In the Eastern states of India like Bihar, Jharkhand and West Bengal it is known as Puchka. A Puchka is made with a mixture of boiled gram and mashed potatoes as filling, the chutney is tangy and the water is spicy. It is slightly bigger as compared to our normal puris. It is made of wheat flour.

 In the interior parts of Gujarat and Madhya Pradesh it is known as Pakodi. Green chillies and lot of mint is added to the water and sev is an interesting addition to it in some places.

 In Aligarh, UP it is known as Padaka.

In Odisha, parts of Bihar, Jharkhand Chhattisgarh, Hyderabad, and Telangana they are called GupChup. White peas or chickpea is added as a stuffing along with spicy-tangy water and boiled potatoes.
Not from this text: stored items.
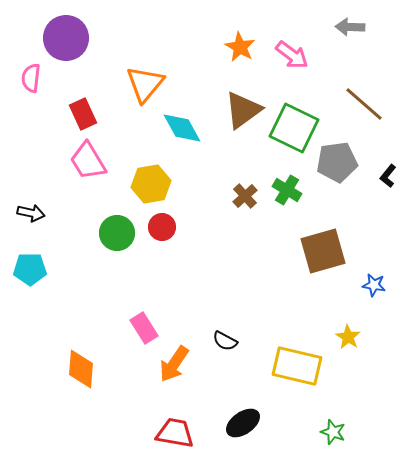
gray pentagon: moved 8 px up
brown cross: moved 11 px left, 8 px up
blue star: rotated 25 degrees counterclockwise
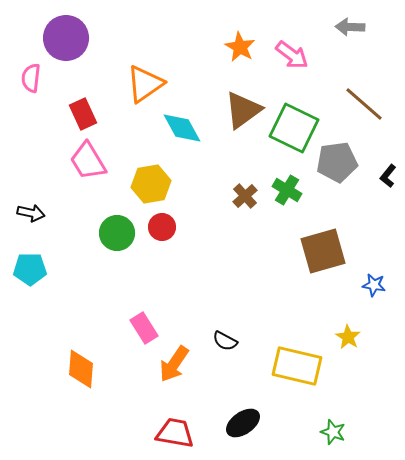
orange triangle: rotated 15 degrees clockwise
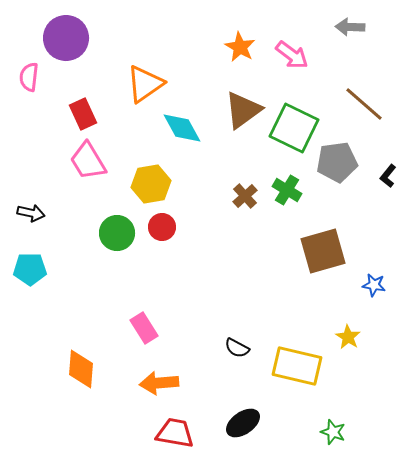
pink semicircle: moved 2 px left, 1 px up
black semicircle: moved 12 px right, 7 px down
orange arrow: moved 15 px left, 19 px down; rotated 51 degrees clockwise
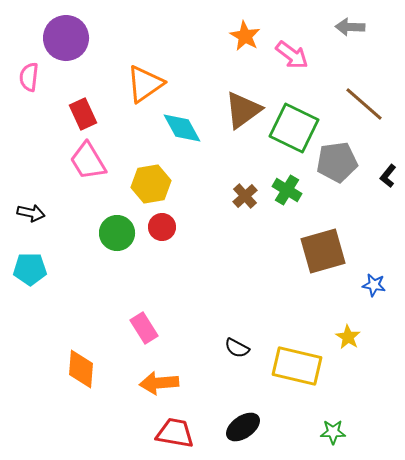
orange star: moved 5 px right, 11 px up
black ellipse: moved 4 px down
green star: rotated 20 degrees counterclockwise
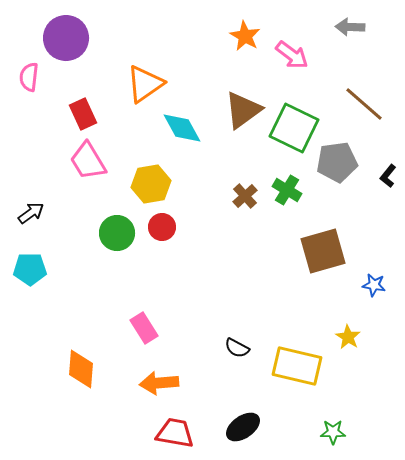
black arrow: rotated 48 degrees counterclockwise
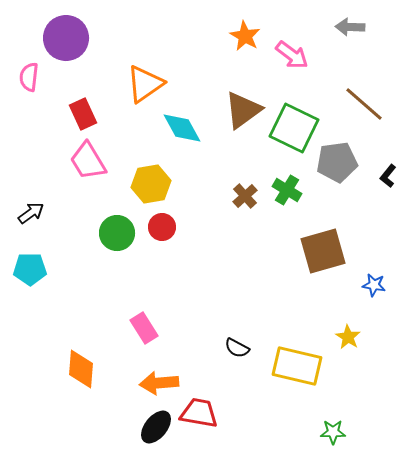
black ellipse: moved 87 px left; rotated 16 degrees counterclockwise
red trapezoid: moved 24 px right, 20 px up
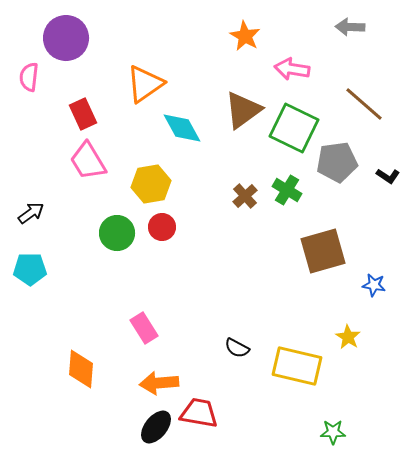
pink arrow: moved 14 px down; rotated 152 degrees clockwise
black L-shape: rotated 95 degrees counterclockwise
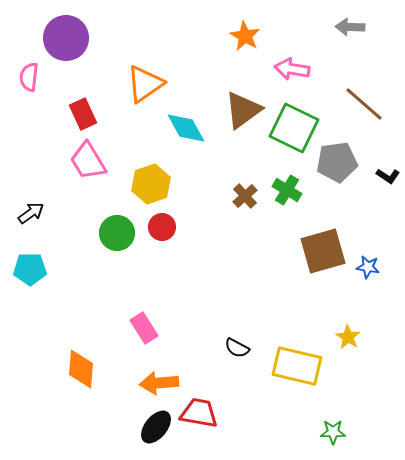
cyan diamond: moved 4 px right
yellow hexagon: rotated 9 degrees counterclockwise
blue star: moved 6 px left, 18 px up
In Uttar Pradesh it is called Pani key Patashe

 In Central India, including parts of UP and Rajasthan it is called Paani key Batashe or Patashi. It is the regular Golgappa with essential potato filling.

In Hoshangabad in Madhya Pradesh pani puri is referred to as Tikki though it has no relation with a tikki. The puris of Hoshangabad's tikkis are slightly smaller.
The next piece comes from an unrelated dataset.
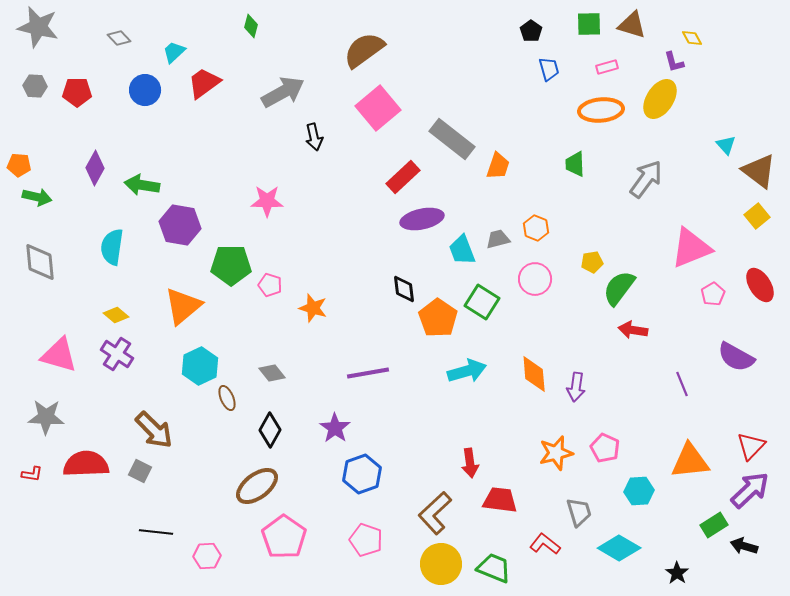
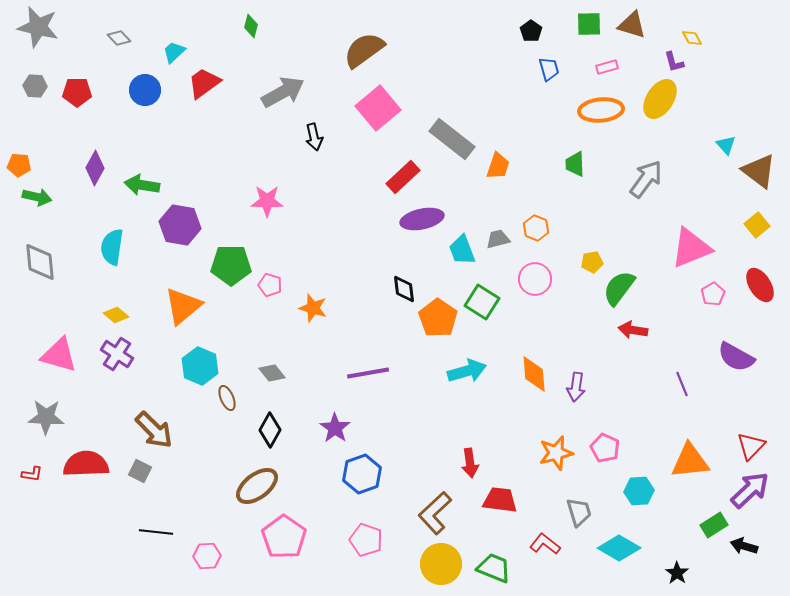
yellow square at (757, 216): moved 9 px down
cyan hexagon at (200, 366): rotated 12 degrees counterclockwise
In Uttar Pradesh, Gujarat and Nepal it refers as 'Phulki'. There's no difference in the preparation and it is only the name that differs.

During the years when I lived in Canary Islands, I would spend hours making small size crispy puris that would take just minutes to finish. I would make at least 100 puris in one sitting, shaping each puri with a small round steel bowl. It was a fun activity although it would take too much time..sometimes all afternoon. Family enjoyed it so it was worth an effort.

In India there is really no need to spend so much time in the kitchen because it is available at every street corner. But my family who live abroad still don’t have this luxury of eating this snack on the roadside, although at many private meetings and family gathering, it is a common snack. So it’s a blessing if you can find somebody to get a packed version

Therefore I was very happy to see this product in the market.



This is very well packed container and it includes puris, fried bhoondi, tamarind chutney and a packet of spices that can mixed in the water to make pani puri water.



I immediately opened the packet. Everybody made their own serving of breaking each hollow puri, stuff the pocket with bhoondi, tamarind chutney and filled it to the rim with pani puri water and immediately pop the whole puri in one go into the mouth.

The puri breaks apart flooding the mouth with spicy, sweet and sour water, for a minute you might  even look like a monkey as you begin to swallow, you might even choke at small crisp pieces of puri, tears fill up the eyes but overall effect is pure pleasure. We all loved it.



This product is available in Pune. I have placed an order, waiting for it to arrive, I am planning to send this box to Spain for my family who love this a lot,

There is legend associated with the origin of pani puris. This is how it goes:

In the epic Mahabharata, a newly-wedded Draupadi returns home to be given a task by her mother-in-law Kunti. The Pandavas were on exile and Kunti wanted to test if her new daughter-in-law would be able to manage with the scarce resources. So she gave Draupadi some leftover potato sabzi and just enough wheat dough to make one puri, instructing her to make food that would satisfy the hunger of all five of her sons. It is believed that this was when the new bride invented pani puri. Impressed with her daughter-in-law’s ingenuity, Kunti blessed the dish with immortality.